───── SOURCE DATA ─────

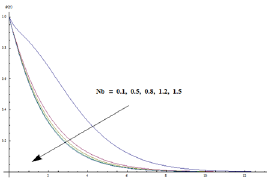
Figure 15. Variation in Nusselt and Sherwood numbers for different values of Nb vs Nt when l 1 ~ 0 : 3, b ~ 0 : 2, M ~ 0 : 5, Figure 13. Variation in dimensionless concentration w ( g ) vs g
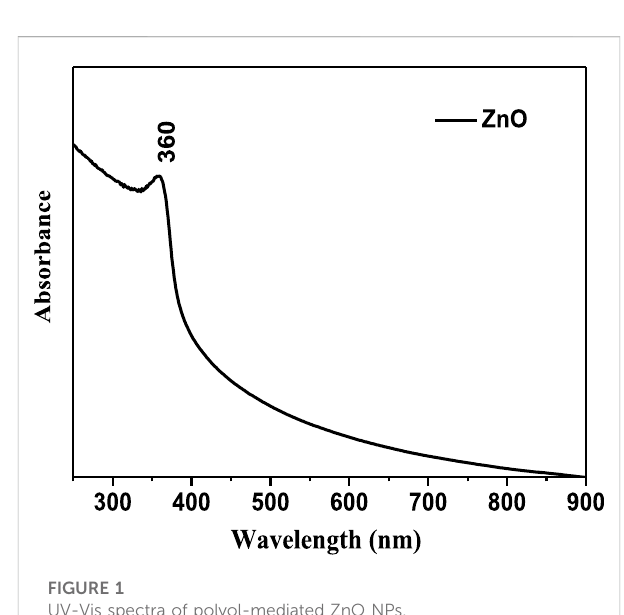
FIGURE 1 UV-Vis spectra of polyol-mediated ZnO NPs.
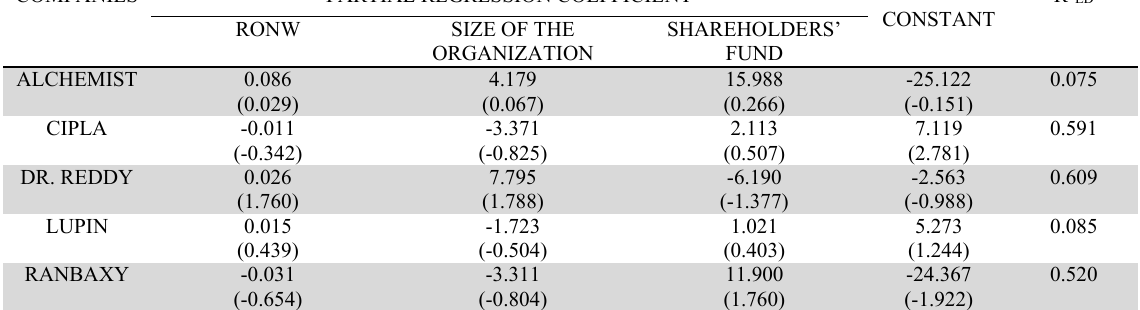
Analysis of Multiple Regression of CCC on RONW, Size of Org. and shareholders’ Fund of the Selected Companies of Pharmaceuticals Sector Regression Equation is CCC = a 0 +a 1 RONW+a 2 Size of Org.+a 3 Shareholders’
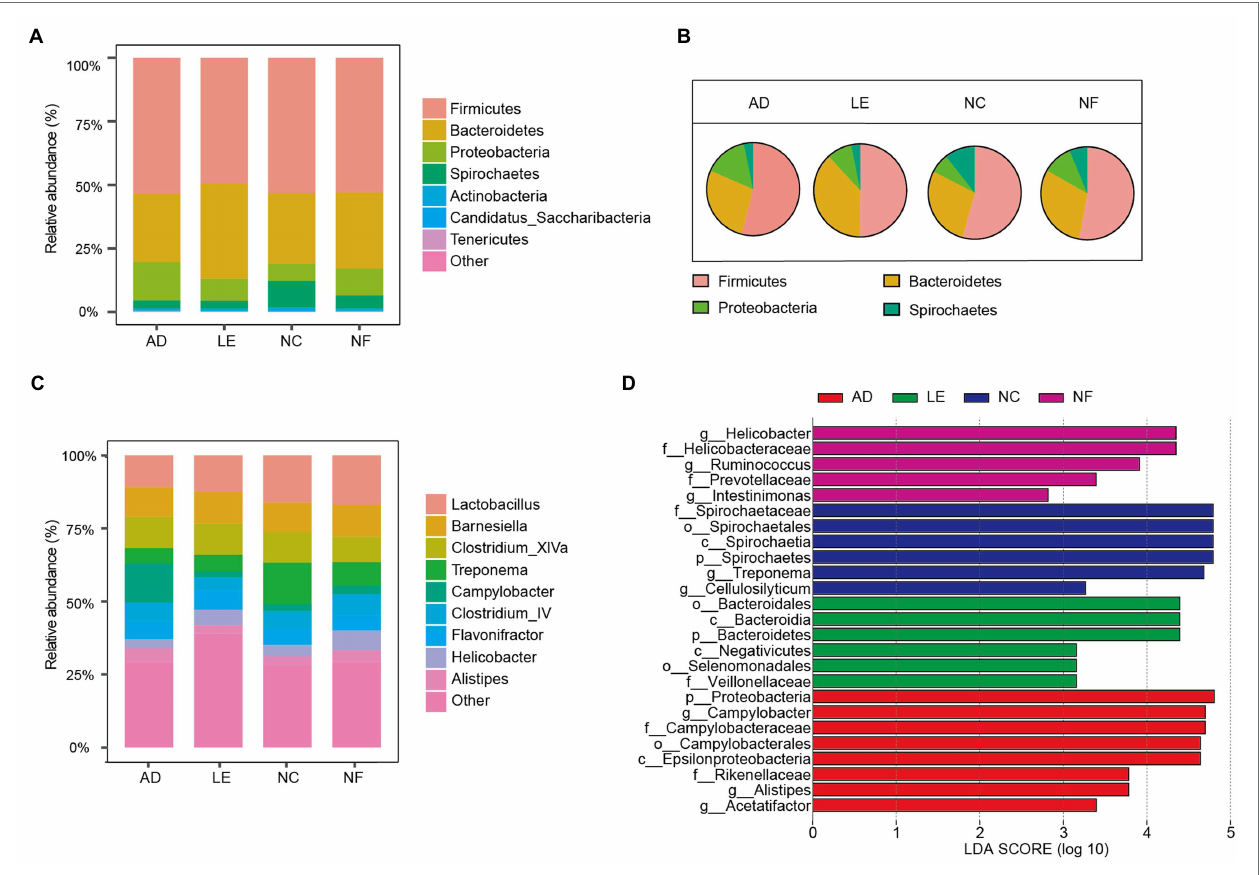
FIGURE 2 | Variation of gut microbial composition between four rodent species. (A) Abundance represented as the proportions of ASVs classified at the phylum rank. (B) Pie chart of four main phyla in four rodent species. (C) Abundance represented as the proportions of ASVs classified at the genus rank. (D) Differential bacterial taxa selected by linear discriminant analysis (LDA) Effect Size (LEfSe) analysis with LDA score >2 in gut microbiota community of four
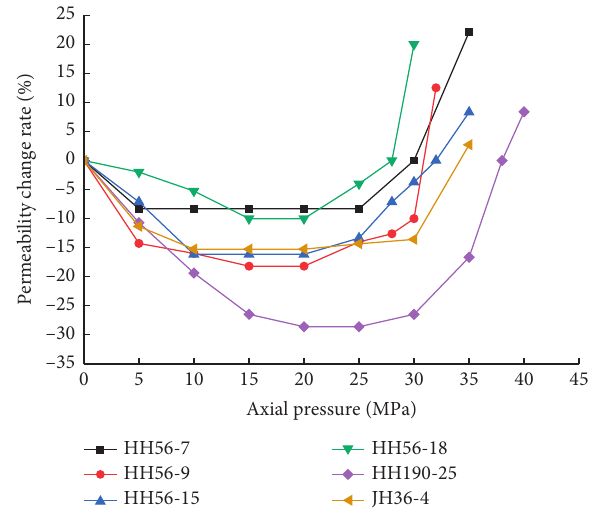
Figure 3: Permeability change rate with axial pressure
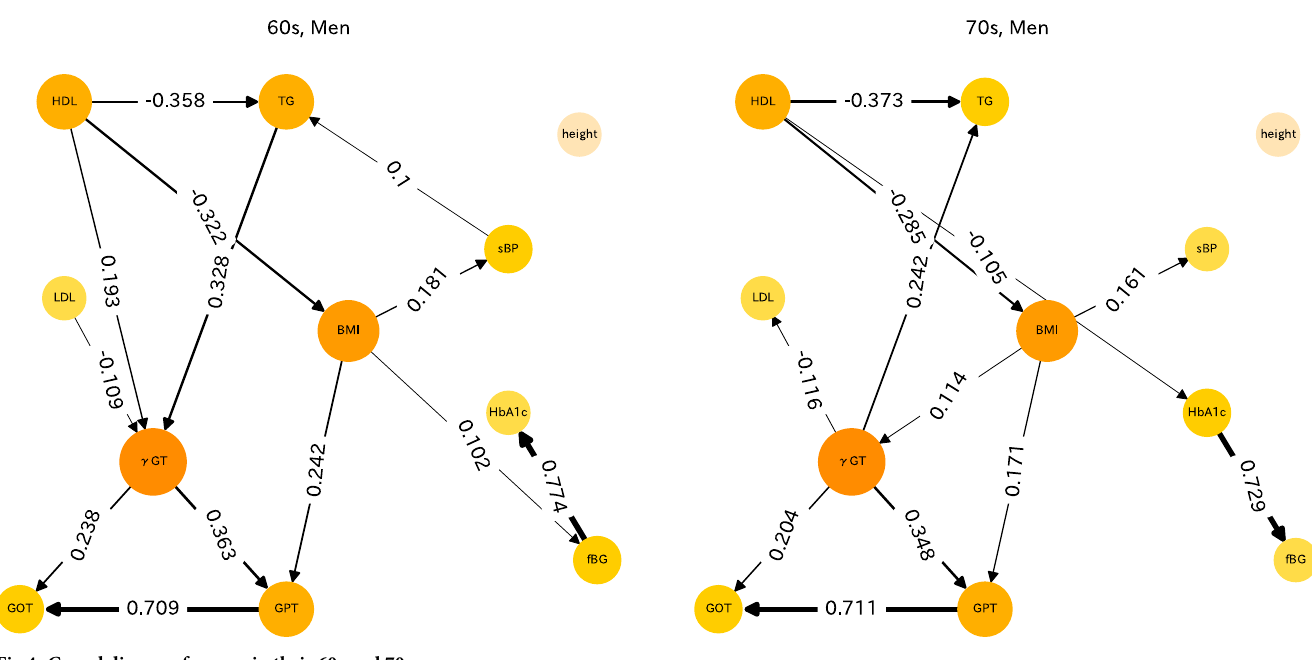
Fig 4. Causal diagram for men in their 60s and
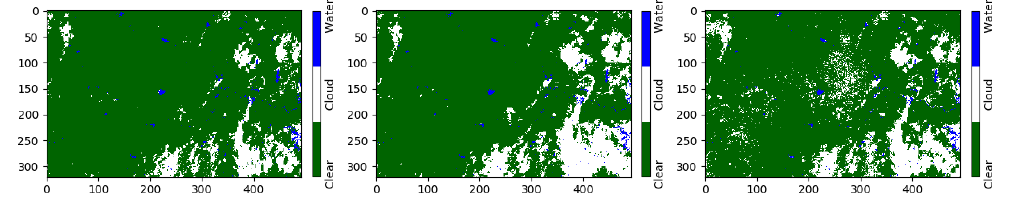
Figure 3. Cloud mask comparison for scene 15 (Table 3) between the manually masked dataset ( left ), the Bayesian cloud mask ( center ), and the operational cloud mask ( right ). The x and y axes labels are the column and row numbers of the cloud mask arrays, included as a reference for image com- parison.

─────

# EXERCISE DETAILS:
Word for word, give back each entry from above, but skip any picture.

# OUTPUT FOR THIS EXERCISE:
Figure 15. Variation in Nusselt and Sherwood numbers for different values of Nb vs Nt when l 1 ~ 0 : 3, b ~ 0 : 2, M ~ 0 : 5, Figure 13. Variation in dimensionless concentration w ( g ) vs g
FIGURE 1 UV-Vis spectra of polyol-mediated ZnO NPs.
Analysis of Multiple Regression of CCC on RONW, Size of Org. and shareholders’ Fund of the Selected Companies of Pharmaceuticals Sector Regression Equation is CCC = a 0 +a 1 RONW+a 2 Size of Org.+a 3 Shareholders’
FIGURE 2 | Variation of gut microbial composition between four rodent species. (A) Abundance represented as the proportions of ASVs classified at the phylum rank. (B) Pie chart of four main phyla in four rodent species. (C) Abundance represented as the proportions of ASVs classified at the genus rank. (D) Differential bacterial taxa selected by linear discriminant analysis (LDA) Effect Size (LEfSe) analysis with LDA score >2 in gut microbiota community of four
Figure 3: Permeability change rate with axial pressure
Fig 4. Causal diagram for men in their 60s and
Figure 3. Cloud mask comparison for scene 15 (Table 3) between the manually masked dataset ( left ), the Bayesian cloud mask ( center ), and the operational cloud mask ( right ). The x and y axes labels are the column and row numbers of the cloud mask arrays, included as a reference for image com- parison.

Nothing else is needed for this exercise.